[START OF AVAILABLE RECORDS]

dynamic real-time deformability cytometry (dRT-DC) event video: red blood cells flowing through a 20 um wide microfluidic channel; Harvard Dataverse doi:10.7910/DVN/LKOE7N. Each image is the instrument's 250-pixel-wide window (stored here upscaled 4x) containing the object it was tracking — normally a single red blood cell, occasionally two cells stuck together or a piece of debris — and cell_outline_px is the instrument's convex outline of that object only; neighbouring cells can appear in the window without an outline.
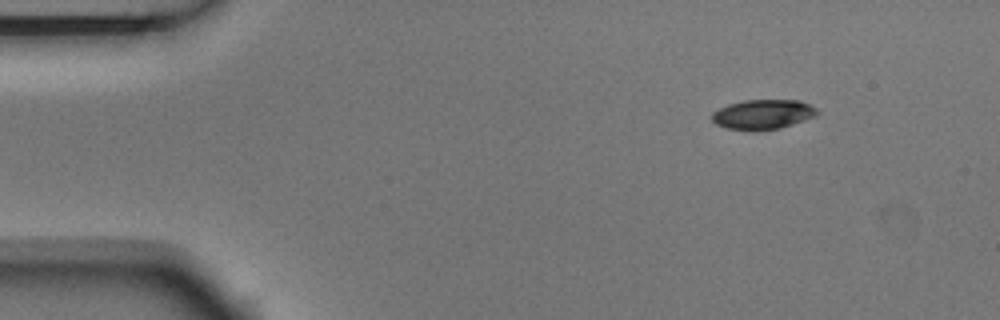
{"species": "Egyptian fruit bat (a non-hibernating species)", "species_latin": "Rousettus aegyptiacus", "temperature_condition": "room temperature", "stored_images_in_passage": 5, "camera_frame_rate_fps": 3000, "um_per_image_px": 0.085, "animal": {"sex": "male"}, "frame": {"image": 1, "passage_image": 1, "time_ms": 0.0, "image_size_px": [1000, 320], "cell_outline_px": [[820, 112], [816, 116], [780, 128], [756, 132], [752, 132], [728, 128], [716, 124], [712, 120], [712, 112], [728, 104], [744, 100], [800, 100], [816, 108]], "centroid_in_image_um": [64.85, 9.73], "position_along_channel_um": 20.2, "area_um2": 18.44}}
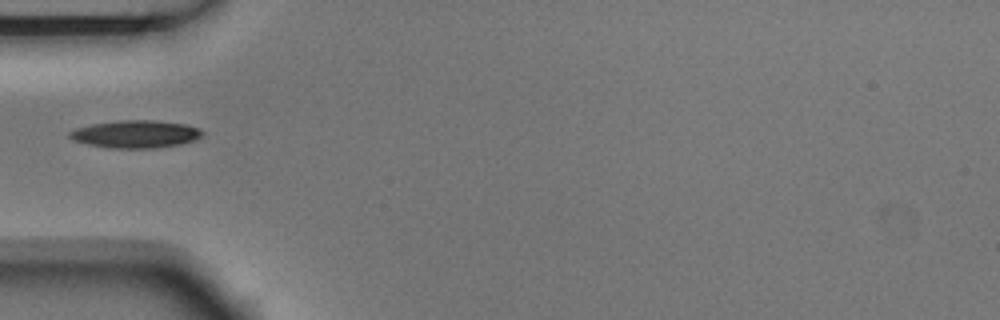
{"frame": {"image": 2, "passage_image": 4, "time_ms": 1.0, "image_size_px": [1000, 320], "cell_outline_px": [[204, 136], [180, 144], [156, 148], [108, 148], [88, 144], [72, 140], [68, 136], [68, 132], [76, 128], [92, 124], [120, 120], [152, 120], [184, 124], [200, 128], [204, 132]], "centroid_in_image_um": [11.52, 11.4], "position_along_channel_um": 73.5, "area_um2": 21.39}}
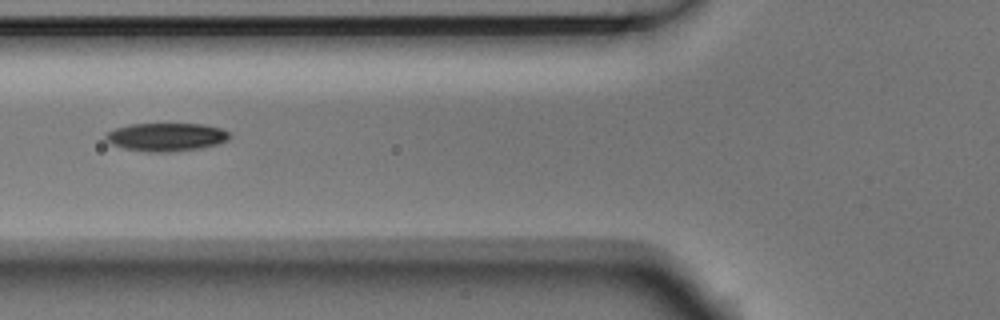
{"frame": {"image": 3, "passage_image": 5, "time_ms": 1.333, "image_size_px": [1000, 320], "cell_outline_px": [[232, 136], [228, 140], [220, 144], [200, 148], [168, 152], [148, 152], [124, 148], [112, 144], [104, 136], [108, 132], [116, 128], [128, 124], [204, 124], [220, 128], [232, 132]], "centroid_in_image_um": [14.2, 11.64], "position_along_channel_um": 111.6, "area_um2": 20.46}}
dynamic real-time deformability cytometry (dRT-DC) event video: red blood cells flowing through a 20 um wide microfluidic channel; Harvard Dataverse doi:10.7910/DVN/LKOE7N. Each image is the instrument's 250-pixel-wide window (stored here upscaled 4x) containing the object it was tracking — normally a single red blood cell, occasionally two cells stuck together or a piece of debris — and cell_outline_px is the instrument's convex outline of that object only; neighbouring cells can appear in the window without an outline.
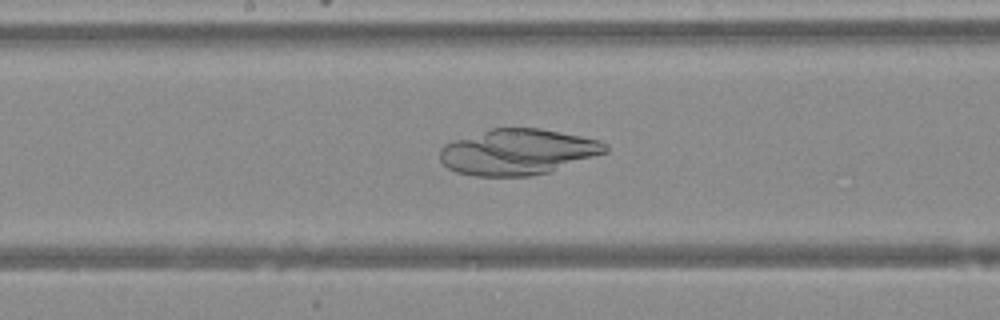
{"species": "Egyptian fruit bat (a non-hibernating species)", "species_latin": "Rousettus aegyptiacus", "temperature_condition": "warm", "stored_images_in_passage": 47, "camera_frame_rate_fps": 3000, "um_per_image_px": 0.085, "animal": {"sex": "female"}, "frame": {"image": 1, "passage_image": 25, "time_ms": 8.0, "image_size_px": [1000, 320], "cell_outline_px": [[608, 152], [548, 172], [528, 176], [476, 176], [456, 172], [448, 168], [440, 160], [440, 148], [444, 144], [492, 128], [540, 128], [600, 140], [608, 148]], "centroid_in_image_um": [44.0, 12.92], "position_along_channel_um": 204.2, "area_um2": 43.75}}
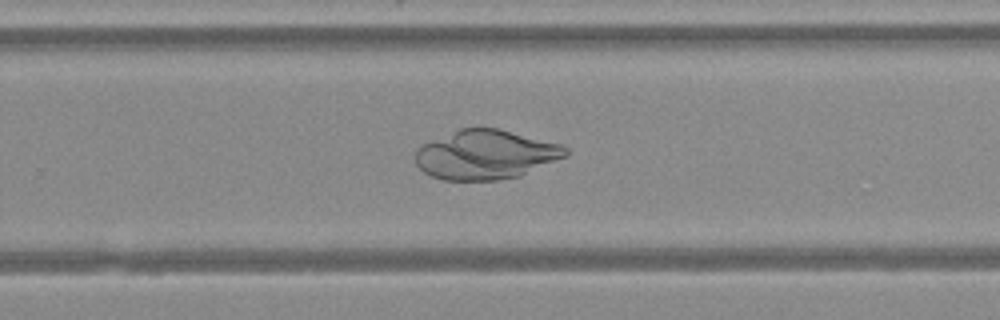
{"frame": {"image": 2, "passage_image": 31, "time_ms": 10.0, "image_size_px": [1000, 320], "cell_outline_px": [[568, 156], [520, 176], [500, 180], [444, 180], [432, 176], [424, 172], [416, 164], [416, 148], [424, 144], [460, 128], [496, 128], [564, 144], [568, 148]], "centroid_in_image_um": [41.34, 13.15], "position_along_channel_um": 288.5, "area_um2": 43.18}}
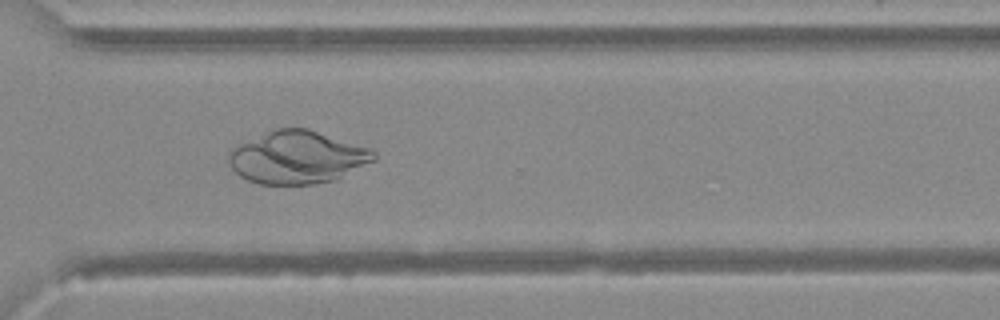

[END OF AVAILABLE RECORDS]

* [TASK REQUIREMENTS] Return the records exactly. Don't carry the pictures over.

* [CORRECT RESPONSE]
dynamic real-time deformability cytometry (dRT-DC) event video: red blood cells flowing through a 20 um wide microfluidic channel; Harvard Dataverse doi:10.7910/DVN/LKOE7N. Each image is the instrument's 250-pixel-wide window (stored here upscaled 4x) containing the object it was tracking — normally a single red blood cell, occasionally two cells stuck together or a piece of debris — and cell_outline_px is the instrument's convex outline of that object only; neighbouring cells can appear in the window without an outline.
{"species": "Egyptian fruit bat (a non-hibernating species)", "species_latin": "Rousettus aegyptiacus", "temperature_condition": "room temperature", "stored_images_in_passage": 5, "camera_frame_rate_fps": 3000, "um_per_image_px": 0.085, "animal": {"sex": "male"}, "frame": {"image": 1, "passage_image": 1, "time_ms": 0.0, "image_size_px": [1000, 320], "cell_outline_px": [[820, 112], [816, 116], [780, 128], [756, 132], [752, 132], [728, 128], [716, 124], [712, 120], [712, 112], [728, 104], [744, 100], [800, 100], [816, 108]], "centroid_in_image_um": [64.85, 9.73], "position_along_channel_um": 20.2, "area_um2": 18.44}}
{"frame": {"image": 2, "passage_image": 4, "time_ms": 1.0, "image_size_px": [1000, 320], "cell_outline_px": [[204, 136], [180, 144], [156, 148], [108, 148], [88, 144], [72, 140], [68, 136], [68, 132], [76, 128], [92, 124], [120, 120], [152, 120], [184, 124], [200, 128], [204, 132]], "centroid_in_image_um": [11.52, 11.4], "position_along_channel_um": 73.5, "area_um2": 21.39}}
{"frame": {"image": 3, "passage_image": 5, "time_ms": 1.333, "image_size_px": [1000, 320], "cell_outline_px": [[232, 136], [228, 140], [220, 144], [200, 148], [168, 152], [148, 152], [124, 148], [112, 144], [104, 136], [108, 132], [116, 128], [128, 124], [204, 124], [220, 128], [232, 132]], "centroid_in_image_um": [14.2, 11.64], "position_along_channel_um": 111.6, "area_um2": 20.46}}
dynamic real-time deformability cytometry (dRT-DC) event video: red blood cells flowing through a 20 um wide microfluidic channel; Harvard Dataverse doi:10.7910/DVN/LKOE7N. Each image is the instrument's 250-pixel-wide window (stored here upscaled 4x) containing the object it was tracking — normally a single red blood cell, occasionally two cells stuck together or a piece of debris — and cell_outline_px is the instrument's convex outline of that object only; neighbouring cells can appear in the window without an outline.
{"species": "Egyptian fruit bat (a non-hibernating species)", "species_latin": "Rousettus aegyptiacus", "temperature_condition": "warm", "stored_images_in_passage": 47, "camera_frame_rate_fps": 3000, "um_per_image_px": 0.085, "animal": {"sex": "female"}, "frame": {"image": 1, "passage_image": 25, "time_ms": 8.0, "image_size_px": [1000, 320], "cell_outline_px": [[608, 152], [548, 172], [528, 176], [476, 176], [456, 172], [448, 168], [440, 160], [440, 148], [444, 144], [492, 128], [540, 128], [600, 140], [608, 148]], "centroid_in_image_um": [44.0, 12.92], "position_along_channel_um": 204.2, "area_um2": 43.75}}
{"frame": {"image": 2, "passage_image": 31, "time_ms": 10.0, "image_size_px": [1000, 320], "cell_outline_px": [[568, 156], [520, 176], [500, 180], [444, 180], [432, 176], [424, 172], [416, 164], [416, 148], [424, 144], [460, 128], [496, 128], [564, 144], [568, 148]], "centroid_in_image_um": [41.34, 13.15], "position_along_channel_um": 288.5, "area_um2": 43.18}}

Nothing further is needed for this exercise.